Charles Redheffer
October 17th, 2006
Charles Redheffer appeared in Philadelphia in 1812, exhibiting a machine of his invention at $1 per person admission. He claimed that the device produced enough energy that it could power itself and still have some left over (making it a perpetuum mobile), and lobbied for funds to build a larger version.On January 21, 1813, a group of city commissioners arrived to inspect the machine. Although Redheffer prevented them from getting too close, one of them noticed the gears were worn in the wrong direction, and correctly deduced that the output shaft was powering the machine, and not the other way round. Local engineer Isaiah Lukens was hired to build a replica, which he did with relative ease, using a hidden clockwork mechanism to act as the power source.
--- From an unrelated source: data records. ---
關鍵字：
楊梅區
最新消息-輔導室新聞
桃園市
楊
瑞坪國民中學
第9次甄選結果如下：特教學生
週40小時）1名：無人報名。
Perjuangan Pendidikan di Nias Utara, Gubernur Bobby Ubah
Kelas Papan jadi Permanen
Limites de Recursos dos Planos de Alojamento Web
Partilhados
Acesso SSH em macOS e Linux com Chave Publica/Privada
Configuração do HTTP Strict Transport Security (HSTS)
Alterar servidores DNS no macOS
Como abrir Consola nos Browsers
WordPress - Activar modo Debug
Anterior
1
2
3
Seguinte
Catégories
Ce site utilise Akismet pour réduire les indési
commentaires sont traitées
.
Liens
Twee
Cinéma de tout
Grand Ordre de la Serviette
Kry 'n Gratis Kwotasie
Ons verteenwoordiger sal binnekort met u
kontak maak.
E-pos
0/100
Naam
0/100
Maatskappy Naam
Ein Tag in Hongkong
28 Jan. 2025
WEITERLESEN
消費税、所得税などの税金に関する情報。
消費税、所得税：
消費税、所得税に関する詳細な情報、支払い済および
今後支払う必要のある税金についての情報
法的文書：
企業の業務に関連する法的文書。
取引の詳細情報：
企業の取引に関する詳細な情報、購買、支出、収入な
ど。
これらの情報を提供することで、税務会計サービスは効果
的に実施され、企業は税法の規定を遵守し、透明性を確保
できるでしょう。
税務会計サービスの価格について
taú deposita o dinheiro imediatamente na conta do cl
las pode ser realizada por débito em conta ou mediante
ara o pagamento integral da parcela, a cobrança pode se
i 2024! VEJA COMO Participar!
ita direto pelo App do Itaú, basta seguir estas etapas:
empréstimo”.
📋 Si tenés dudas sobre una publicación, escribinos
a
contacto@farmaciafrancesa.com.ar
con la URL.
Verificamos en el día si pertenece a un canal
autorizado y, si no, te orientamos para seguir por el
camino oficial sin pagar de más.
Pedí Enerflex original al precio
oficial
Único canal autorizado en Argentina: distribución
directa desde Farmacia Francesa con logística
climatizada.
Redheffer, realising he had been rumbled, fled to New York City, and once again began exhibiting a perpetual motion machine.
One visitor, a mechanical engineer named Robert Fulton, noticed the machine operated in an unsteady, jerky fashion, as if operated manually by crank. In front of the gathered crowd, Fulton challenged Redheffer, announcing he would reveal the hidden power source, else pay for all damages he made in the process. Redheffer was compelled to agree, whereupon Fulton removed boards from the wall adjacent to Redheffer’s machine, revealing a catgut cord leading to the upper floor. There, Fulton found an elderly man turning a crank with one hand and eating bread with the other.
The gathered crowd quickly became an angry mob and demolished the machine. Redheffer fled the city.
Lukens’ replica still exists, held by the Franklin Institution in Philadelphia. While Redheffer wasn’t neither a scientist nor pretended to be, I liked this story too much not to include it.